Maharashtra: Orphaned kids appeal to farmers not to commit suicide
Mumbai: More than 50 children who were left orphan after their farmer parents committed suicide due to the agrarian distress have been touring the length and breadth of Maharashtra at present, appealing the people not to take the drastic step.
These children are inmates of 'Adhartirth Ashram', set up by Trimbakrao Gaikwad at Tupadevi in Trimbakeshwar tehsil of Nashik district.
The children have travelled through 12 districts and 47 tehsils and urged the farmers not to commit suicide and spare their children the agony of becoming orphans, Gaikwad said.
"At present 283 children from across the state are living in the Ashram, while 1,477 children are on waiting list for admission," said Gaikwad, who set up the institution in 2007.
"We picked up children from families where nobody was ready to take care of them after the father committed suicide. Sometimes Sarpanchs brought children to our Ashram as even close relatives were not ready to take care of them. Even the district collectors approached us in some cases and handed charge of such children," he added.
According to Gaikwad, most of these children are from open category communities, and they don't get facilities like free education or admission at government-funded residential ashram schools which those from SC/ ST communities can avail of.
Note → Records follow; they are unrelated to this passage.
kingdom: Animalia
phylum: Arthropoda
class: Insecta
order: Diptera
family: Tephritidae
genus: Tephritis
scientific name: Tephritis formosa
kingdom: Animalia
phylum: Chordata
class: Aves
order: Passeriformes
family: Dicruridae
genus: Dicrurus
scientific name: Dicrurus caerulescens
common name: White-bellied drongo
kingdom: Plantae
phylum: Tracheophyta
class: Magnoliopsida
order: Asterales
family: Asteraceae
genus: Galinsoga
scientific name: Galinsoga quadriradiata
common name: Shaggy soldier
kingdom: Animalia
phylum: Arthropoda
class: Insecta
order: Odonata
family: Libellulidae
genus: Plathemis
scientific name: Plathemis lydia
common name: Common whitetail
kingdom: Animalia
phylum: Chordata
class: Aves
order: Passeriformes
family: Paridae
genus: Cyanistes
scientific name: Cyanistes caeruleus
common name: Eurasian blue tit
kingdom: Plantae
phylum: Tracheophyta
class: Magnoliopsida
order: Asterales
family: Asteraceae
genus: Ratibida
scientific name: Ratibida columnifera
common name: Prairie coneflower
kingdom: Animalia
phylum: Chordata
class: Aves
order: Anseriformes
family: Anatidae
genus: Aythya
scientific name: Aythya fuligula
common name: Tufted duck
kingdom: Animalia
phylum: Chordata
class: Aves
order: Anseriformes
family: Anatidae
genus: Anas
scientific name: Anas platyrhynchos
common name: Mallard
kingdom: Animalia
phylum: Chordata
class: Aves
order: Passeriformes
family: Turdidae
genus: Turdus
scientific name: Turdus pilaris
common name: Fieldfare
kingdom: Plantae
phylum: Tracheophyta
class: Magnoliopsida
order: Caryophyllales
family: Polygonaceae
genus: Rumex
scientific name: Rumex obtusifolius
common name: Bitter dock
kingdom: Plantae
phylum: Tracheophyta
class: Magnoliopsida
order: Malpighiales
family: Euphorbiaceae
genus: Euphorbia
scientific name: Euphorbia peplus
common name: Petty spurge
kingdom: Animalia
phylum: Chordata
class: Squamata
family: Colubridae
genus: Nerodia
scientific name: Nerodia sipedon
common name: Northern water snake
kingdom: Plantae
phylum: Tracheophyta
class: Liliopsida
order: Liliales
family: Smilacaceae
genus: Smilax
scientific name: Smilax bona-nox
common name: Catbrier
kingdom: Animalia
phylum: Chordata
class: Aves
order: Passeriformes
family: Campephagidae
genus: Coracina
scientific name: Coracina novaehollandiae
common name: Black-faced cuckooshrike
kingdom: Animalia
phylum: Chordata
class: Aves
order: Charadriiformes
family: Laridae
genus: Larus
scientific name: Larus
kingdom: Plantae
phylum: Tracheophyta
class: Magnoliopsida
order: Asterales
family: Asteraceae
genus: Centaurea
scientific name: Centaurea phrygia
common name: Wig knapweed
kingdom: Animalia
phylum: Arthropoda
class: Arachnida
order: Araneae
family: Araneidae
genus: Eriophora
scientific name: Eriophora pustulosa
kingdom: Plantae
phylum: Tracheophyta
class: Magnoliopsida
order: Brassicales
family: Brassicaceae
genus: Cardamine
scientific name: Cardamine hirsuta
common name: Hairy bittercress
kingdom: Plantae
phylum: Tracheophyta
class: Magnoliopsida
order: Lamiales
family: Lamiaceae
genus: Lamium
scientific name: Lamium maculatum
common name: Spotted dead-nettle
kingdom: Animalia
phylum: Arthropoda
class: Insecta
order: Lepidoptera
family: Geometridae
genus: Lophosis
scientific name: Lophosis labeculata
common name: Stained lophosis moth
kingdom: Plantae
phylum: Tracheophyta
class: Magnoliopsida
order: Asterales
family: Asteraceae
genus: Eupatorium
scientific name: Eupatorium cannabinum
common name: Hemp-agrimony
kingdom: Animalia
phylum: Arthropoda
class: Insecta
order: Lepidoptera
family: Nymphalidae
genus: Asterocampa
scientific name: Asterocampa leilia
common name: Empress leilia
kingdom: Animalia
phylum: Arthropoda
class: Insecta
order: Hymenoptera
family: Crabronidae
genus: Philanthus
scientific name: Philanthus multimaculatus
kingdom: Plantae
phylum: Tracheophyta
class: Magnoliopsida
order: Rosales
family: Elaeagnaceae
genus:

"We do not get any grant from the government. We depend on farmers and people living near the Ashram. They donate rice, clothes, food left at marriage functions, etc. But it is not enough and children hardly get two square meals," he said.
The Ashram had approached the then Chief Minister Prithviraj Chavan during the Congress-NCP rule seeking permission to convert the Ashram into a residential school.
"Chief Minister (Devendra) Fadnavis has given a special approval for ashram (residential) school but the actual government resolution is yet to be published," he said.